As I have mentioned in the evangelism classes that we give, I used to think gospel tracts were stupid. The reason for this is because of the first one I ever recieved. It was back in my pagan days, and a guy “rear-ended” me at a stoplight. The first thing he did was to get out of the car and walk over to me and give me a tract. Just great. I was hoping for an insurance card, but got a religious thing instead.
Anyway, my mind has completely changed since then. Now I am sure there are times to give one out and times to wait(such as the car wreck incident), but giving out tracts is AWESOME! God keeps bringing people up to me with testimonies on how they got saved by a gospel tract. No relationships or long term church growth programs……just the power of God through His Word. Now I am sure that God was drawing these folks and probably seeds were planted beforehand. But every conversion that I hear about was almost instantaneous. A miracle of God. To make a “dead, blind, bonded to sin, hater of God”, a new creation in Christ by the power of the Gospel.
Examples include a couple of friends of mine. One was given a bible(the best gospel tract) and first threw it across the room. Then she eventually picked it up and read it and was converted. Another friend was stuck in a vacant house for 3 days before the moving van showed up with all his goods. The only thing in the house was a drawer with 3 gospel tracts. By the second tract, he was on his knees asking God to save him. Other examples that I have been hearing or reading about.
Bill Armstrong (former Senator for Colorado). A janitor at congress gave him a tract, and he was saved after reading it.
In my college classes, we have been reading about many other conversions from a tract.
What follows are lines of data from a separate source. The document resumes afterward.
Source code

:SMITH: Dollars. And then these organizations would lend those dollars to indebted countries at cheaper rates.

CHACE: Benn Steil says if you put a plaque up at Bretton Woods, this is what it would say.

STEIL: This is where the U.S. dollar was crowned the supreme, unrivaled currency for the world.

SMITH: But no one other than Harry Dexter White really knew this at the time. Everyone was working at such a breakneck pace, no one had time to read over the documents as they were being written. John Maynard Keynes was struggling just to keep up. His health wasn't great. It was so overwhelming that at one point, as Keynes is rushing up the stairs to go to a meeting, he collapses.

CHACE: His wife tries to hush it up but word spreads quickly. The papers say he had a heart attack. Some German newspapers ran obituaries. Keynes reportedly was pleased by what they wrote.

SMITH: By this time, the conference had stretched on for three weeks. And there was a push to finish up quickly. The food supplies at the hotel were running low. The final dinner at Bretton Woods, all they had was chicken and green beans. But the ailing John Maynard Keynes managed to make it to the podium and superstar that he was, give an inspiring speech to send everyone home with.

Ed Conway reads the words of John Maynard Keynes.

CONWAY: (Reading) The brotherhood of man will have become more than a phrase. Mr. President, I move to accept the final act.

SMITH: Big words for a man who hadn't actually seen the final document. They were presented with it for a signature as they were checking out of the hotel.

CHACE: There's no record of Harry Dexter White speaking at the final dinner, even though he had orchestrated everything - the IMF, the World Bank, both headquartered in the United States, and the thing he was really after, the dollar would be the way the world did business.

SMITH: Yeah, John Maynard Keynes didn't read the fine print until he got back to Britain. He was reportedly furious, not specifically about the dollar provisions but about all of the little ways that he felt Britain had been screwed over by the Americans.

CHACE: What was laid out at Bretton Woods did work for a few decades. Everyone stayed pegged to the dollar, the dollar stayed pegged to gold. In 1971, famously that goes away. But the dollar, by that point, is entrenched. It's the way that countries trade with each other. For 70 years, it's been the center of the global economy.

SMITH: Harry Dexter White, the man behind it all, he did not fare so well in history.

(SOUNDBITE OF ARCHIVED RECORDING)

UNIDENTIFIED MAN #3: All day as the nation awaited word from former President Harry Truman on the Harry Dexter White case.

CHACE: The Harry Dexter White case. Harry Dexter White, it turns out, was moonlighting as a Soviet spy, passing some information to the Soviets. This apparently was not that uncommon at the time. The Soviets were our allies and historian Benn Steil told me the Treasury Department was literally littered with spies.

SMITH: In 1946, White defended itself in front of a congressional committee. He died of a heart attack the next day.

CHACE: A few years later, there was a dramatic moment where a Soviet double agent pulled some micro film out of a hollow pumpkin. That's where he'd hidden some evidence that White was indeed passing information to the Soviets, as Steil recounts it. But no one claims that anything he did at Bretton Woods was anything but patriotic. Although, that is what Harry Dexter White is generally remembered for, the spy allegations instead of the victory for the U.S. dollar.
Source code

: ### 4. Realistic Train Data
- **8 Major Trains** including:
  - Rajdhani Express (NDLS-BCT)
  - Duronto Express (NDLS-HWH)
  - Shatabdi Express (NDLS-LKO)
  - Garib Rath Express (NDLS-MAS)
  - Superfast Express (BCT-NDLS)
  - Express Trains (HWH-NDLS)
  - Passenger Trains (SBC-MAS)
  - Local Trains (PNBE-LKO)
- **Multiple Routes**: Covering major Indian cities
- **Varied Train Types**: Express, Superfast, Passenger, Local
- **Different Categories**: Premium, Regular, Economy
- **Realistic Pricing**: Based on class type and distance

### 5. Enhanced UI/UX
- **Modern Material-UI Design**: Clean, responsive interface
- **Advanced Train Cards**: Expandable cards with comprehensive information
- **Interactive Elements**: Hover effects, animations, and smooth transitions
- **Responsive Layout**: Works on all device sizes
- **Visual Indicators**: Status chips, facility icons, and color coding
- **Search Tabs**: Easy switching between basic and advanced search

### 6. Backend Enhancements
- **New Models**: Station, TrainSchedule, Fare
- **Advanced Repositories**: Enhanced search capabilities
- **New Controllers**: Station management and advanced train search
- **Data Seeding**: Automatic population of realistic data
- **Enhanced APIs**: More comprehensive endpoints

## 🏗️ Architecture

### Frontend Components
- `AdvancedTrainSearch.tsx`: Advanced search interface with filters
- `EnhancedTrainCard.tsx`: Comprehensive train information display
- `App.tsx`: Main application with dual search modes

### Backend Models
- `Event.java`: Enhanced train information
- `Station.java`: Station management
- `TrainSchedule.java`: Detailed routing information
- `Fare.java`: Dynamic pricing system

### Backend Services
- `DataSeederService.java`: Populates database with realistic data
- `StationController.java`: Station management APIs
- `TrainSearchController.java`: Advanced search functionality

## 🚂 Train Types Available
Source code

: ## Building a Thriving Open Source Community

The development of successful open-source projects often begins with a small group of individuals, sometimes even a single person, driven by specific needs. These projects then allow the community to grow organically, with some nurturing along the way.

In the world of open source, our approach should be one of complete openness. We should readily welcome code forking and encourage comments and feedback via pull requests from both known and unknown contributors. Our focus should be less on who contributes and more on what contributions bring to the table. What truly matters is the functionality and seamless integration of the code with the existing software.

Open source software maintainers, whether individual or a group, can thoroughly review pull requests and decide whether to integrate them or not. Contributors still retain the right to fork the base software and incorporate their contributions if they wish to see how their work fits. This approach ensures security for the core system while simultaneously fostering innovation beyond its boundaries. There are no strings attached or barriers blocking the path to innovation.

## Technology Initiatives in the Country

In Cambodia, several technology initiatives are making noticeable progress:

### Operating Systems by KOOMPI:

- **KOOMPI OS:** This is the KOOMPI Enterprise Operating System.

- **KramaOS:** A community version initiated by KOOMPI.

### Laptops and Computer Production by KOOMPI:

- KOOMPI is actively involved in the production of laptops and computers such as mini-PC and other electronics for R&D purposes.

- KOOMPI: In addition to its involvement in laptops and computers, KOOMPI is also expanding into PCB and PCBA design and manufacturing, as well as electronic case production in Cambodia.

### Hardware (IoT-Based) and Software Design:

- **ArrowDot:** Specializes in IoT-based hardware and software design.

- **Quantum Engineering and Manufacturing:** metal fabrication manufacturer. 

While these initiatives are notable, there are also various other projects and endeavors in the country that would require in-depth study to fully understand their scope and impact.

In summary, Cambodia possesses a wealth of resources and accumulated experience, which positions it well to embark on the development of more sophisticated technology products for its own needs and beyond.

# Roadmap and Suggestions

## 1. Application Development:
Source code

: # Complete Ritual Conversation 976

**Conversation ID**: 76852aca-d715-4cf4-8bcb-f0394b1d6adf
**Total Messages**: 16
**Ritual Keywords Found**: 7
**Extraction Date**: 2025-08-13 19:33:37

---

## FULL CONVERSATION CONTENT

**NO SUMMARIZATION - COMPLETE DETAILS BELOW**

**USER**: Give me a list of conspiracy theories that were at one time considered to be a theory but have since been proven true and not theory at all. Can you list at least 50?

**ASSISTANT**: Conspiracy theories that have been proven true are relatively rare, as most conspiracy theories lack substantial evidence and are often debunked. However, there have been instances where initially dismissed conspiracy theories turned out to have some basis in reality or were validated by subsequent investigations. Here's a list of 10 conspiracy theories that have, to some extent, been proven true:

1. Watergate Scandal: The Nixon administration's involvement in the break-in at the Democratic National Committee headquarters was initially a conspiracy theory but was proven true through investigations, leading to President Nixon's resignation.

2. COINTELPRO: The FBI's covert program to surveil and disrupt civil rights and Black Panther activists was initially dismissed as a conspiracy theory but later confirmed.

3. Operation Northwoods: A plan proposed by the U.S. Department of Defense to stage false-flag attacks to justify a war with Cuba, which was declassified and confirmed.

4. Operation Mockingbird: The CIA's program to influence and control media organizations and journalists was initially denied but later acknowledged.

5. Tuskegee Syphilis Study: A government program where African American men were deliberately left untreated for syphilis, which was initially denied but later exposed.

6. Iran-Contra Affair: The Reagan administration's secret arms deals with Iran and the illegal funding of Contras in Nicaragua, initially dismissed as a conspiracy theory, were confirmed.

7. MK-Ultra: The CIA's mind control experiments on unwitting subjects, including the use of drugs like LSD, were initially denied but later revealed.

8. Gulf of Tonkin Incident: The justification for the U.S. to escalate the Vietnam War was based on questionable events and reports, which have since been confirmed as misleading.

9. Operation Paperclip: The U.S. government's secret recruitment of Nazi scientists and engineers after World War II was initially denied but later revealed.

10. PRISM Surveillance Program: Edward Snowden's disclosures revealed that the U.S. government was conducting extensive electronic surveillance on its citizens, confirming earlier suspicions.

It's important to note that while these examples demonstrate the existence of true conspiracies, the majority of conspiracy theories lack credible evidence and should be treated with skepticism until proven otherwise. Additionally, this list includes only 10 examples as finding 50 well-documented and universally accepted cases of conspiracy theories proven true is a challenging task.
- Soon after the invention of the modern printing press in the 1450’s, religious literature flourished. This is especially true of the tracts used by Martin Luther and other reformers during the Protestant Reformation in the early-to-mid 1500’s. In 1557, a young French officer, wounded in the battle of Saint Quentin, lay weak in bed in an enemy fortress where he was imprisoned. His brother, a covert Huguenot, visited him bringing a few evangelical books and tracts. The wounded officer read one of the tracts and trusted Christ as his Savior. When he was released from prison months later, the officer, Gaspard de Coligny, joined the Protestant movement embodied in the Huguenots in France, and he became one of the great spiritual leaders in the history of that country.
- But this same tract had still more work to do. Coligny’s nurse retrieved the tract from his sick bed and gave it to the Lady Abbess, the superior among the nuns at a local convent. The abbess, Charlotte of Bourbon, read the tract, and she too was converted. She later renounced her vows and fled to the Netherlands. There she met and married a young Hollander. She bore him six daughters, and she influenced him greatly for the cause of Christ across Europe. Her husband was William of Orange, who was to the Netherlands what George Washington was to the United States. William became a champion of liberty and of Christ in Europe, and he established the political foundations of that European country that still stand today.
- The best thing I can do is enjoy the pleasures of this world, for there’s no hope for me beyond the grave.” So thought 16-year-old James. Although he had been raised in a devout Methodist home, he was frustrated by his growing feelings of doubt about God. He had tried to make himself a Christian by doing the right things and associating with the right people—and he failed. “For some reason,” he concluded, “I cannot be saved.” One afternoon, James found a gospel tract on a bookshelf in his home. While reading through the tract he was struck by the phrase “the finished work of Christ.” “What does that mean?” he questioned. In a moment he remembered something from his religious training: “And He Himself is the propitiation for our sins, and not for ours only but also for the whole world” (1 John 2:2). Then he said, “If the whole work was finished and the whole debt paid, what is there left for me to do?” Years later James penned these words about that moment of truth: “With this [thought] dawned the joyful conviction. . .that there was nothing in the world to be done but [to]… accept this Savior and His salvation.” It was not long after this eternal decision that James—James Hudson Taylor—now heralded as one of the pioneer missionaries of the 19th century, received his call from God to take this same Gospel of grace to China.
- At the same time a guy named Hung Hsiu-chuan, the founder of the Taiping movement in China in the 1800’s, read a gospel tract and was converted. He wrote to an American missionary to send Christian teachers, to “make the Truth known”. Hudson Taylor was the missionary that was sent, and now there are millions of Christians all over China.
To God be the glory… now grab those tracts and GET OUT THERE!!!